Dunham Massey Hall was initially built in 1616 by Sir George Booth, but was later remodeled by John Norris for George, Earl of Stamford and Warrington between 1732 and 1740; it was also altered by John Hope towards the end of the 18th century and by Joseph Compton Hall between 1905 and 1908.  The hall itself, the stables, and the carriage house of Dunham Massey Hall are all Grade I listed buildings.  There is a bit of scandal in the family's history as one Earl married a circus performer.  Society of the time shunned them.  Rooms in the house are lush and very ornate.  We learnt that when attending a coronation you must buy your own chair and stool.  We saw the chair and stool as well as the gowns that were worn by the Earl of Stamford and his wife at the coronation of George VI.
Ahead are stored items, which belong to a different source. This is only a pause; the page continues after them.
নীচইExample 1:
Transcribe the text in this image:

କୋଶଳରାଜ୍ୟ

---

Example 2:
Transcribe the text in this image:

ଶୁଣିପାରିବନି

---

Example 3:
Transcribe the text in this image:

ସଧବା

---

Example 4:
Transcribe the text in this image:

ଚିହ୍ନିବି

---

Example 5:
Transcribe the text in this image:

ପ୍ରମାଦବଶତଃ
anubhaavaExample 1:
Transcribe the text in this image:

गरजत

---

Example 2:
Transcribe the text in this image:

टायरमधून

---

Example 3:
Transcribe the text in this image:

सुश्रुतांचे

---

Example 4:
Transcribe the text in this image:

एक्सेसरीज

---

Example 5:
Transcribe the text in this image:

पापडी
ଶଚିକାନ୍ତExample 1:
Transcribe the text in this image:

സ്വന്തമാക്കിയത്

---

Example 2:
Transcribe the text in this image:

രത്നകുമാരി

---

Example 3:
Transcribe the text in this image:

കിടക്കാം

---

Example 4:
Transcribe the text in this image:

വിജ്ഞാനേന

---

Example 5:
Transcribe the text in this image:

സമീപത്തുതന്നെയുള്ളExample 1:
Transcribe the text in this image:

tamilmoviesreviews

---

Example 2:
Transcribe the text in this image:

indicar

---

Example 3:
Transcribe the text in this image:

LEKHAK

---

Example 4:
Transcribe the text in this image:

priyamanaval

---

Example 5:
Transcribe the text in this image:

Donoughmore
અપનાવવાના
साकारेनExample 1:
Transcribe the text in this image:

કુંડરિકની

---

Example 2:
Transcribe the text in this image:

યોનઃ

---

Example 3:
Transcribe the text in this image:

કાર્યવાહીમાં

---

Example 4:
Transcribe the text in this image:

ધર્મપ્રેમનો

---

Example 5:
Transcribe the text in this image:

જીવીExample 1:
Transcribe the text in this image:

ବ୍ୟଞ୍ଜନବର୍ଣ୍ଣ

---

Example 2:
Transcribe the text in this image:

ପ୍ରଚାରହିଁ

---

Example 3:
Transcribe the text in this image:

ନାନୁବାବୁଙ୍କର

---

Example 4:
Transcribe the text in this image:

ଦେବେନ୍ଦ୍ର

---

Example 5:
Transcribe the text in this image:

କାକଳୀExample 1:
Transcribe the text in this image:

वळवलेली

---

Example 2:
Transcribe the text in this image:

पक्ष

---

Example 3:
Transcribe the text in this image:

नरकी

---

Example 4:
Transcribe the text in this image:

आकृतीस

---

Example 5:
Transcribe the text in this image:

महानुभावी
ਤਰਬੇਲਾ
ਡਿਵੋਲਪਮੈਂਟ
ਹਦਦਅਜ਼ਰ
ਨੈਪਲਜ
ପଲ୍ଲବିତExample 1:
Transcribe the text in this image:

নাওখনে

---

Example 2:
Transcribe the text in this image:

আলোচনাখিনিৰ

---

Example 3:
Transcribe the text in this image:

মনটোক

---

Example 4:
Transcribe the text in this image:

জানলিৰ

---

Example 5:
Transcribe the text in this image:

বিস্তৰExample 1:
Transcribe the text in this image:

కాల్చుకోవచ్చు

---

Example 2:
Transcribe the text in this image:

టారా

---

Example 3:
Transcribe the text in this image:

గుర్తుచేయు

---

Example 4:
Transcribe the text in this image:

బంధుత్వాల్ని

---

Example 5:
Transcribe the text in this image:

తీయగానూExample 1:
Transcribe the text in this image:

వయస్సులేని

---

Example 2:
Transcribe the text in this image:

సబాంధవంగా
We are also fortunate to get some insight into how the library in the house is maintained.  We watched them hand dust the books and shelves and I am amazed how much dust comes off with the vacuum and the smell of the dust as I am quite sensitive to it.  The work is quite meticulous with each book being opened and scanned visually.  We learnt how water soaked books are restored. The books are vacuumed sealed up to five times to get ride of the water and then they can remain in a vacuum up to five years. We also got some insight to the problems of wood worm that invade these sites.  Wood worms are prevalent in soft woods or where there has been water damage and they eat into the books as well as the building itself. 
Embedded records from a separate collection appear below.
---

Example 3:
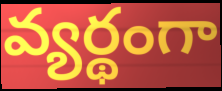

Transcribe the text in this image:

వ్యర్థంగా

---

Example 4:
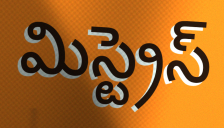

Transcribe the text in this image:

మిస్ట్రెస్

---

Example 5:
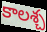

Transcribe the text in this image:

కాలశ్చ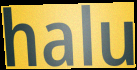
haluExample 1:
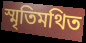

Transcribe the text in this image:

স্মৃতিমথিত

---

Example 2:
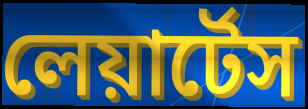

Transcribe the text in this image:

লেয়ার্টেস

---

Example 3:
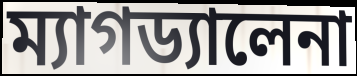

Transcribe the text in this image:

ম্যাগড্যালেনা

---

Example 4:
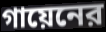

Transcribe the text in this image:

গায়েনের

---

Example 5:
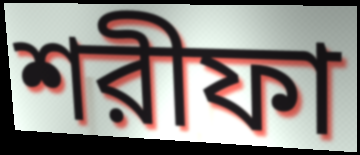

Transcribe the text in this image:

শরীফা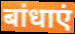
बांधाएंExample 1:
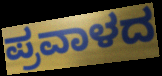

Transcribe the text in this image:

ಪ್ರವಾಳದ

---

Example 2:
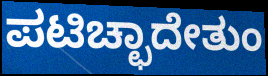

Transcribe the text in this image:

ಪಟಿಚ್ಛಾದೇತುಂ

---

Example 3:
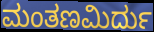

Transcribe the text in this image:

ಮಂತಣಮಿರ್ದು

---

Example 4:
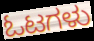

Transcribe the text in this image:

ಓಟಗಳು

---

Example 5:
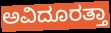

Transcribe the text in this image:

ಅವಿದೂರತ್ತಾ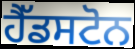
ਹੈੱਡਸਟੋਨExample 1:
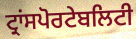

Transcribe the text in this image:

ਟ੍ਰਾਂਸਪੋਰਟੇਬਲਿਟੀ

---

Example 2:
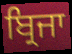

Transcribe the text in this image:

ਬ੍ਰਿਜਾ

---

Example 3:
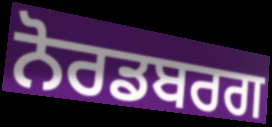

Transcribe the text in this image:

ਨੋਰਡਬਰਗ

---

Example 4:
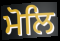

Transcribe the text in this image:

ਮੋਲਿ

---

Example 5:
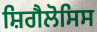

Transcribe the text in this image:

ਸ਼ਿਗੈਲੋਸਿਸ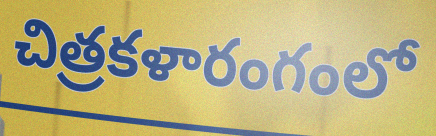
చిత్రకళారంగంలో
After touring the house we then walked the gardens and really enjoyed the flowers in bloom.  The garden was well maintained with areas of different seasonal flowers.  The moat which I really think is more of a pond as it does not surround the whole house is home to a number of water fowl.  There are a number of signs that advise against feeding the birds bread.  Something I did not know but bread provides little nutrition and swells in the birds belly so they think they are full.  All those poor birds we have fed bread to in Ontario and here in the UK who knew!

On our way out Fred got a perfect shot of a Mallard at rest.  We had a great afternoon and the only disappointment for me was no that there was no deer.  I did ask the ladies on duty where the deer park was, as I thought that I had missed it, and was told I was looking at it outside the gardens and  house.  They also told me that this was the first day in a while that there were no deer.